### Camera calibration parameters

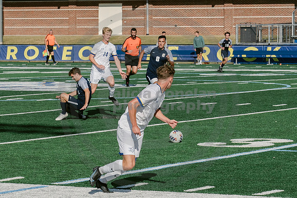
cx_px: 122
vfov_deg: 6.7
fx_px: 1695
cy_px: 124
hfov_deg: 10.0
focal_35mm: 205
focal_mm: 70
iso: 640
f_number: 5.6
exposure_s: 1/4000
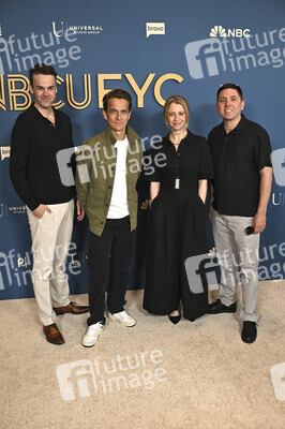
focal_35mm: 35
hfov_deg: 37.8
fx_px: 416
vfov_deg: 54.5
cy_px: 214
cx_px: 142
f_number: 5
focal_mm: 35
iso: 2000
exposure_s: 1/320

==

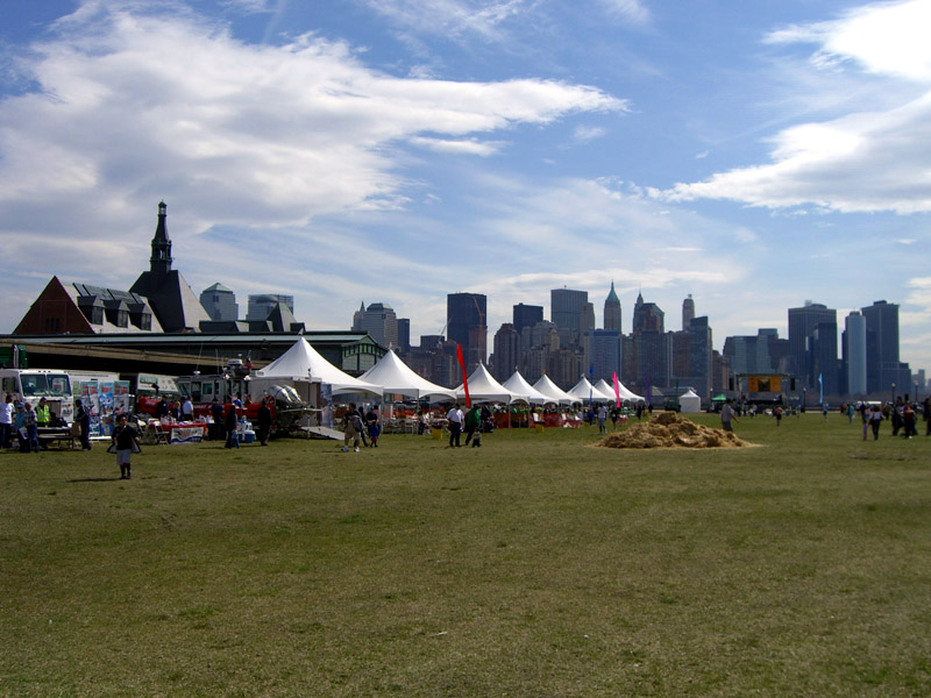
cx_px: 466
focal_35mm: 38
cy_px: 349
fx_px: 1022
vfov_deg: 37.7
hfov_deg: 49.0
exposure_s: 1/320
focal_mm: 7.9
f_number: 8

---

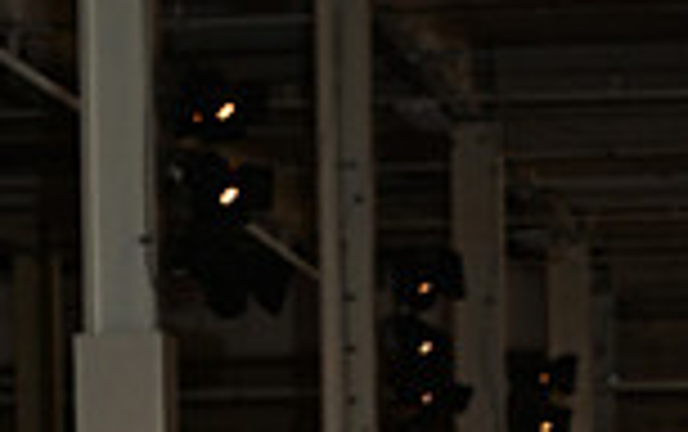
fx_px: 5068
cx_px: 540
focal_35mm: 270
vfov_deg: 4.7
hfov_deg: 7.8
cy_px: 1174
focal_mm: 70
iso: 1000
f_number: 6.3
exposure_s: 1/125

### What to work on
Starting at the line above that contains "fx_px: 5068", repeat each line exactly up to and including the line that contains "exposure_s: 1/125", and stop there.

### Result for this exercise
fx_px: 5068
cx_px: 540
focal_35mm: 270
vfov_deg: 4.7
hfov_deg: 7.8
cy_px: 1174
focal_mm: 70
iso: 1000
f_number: 6.3
exposure_s: 1/125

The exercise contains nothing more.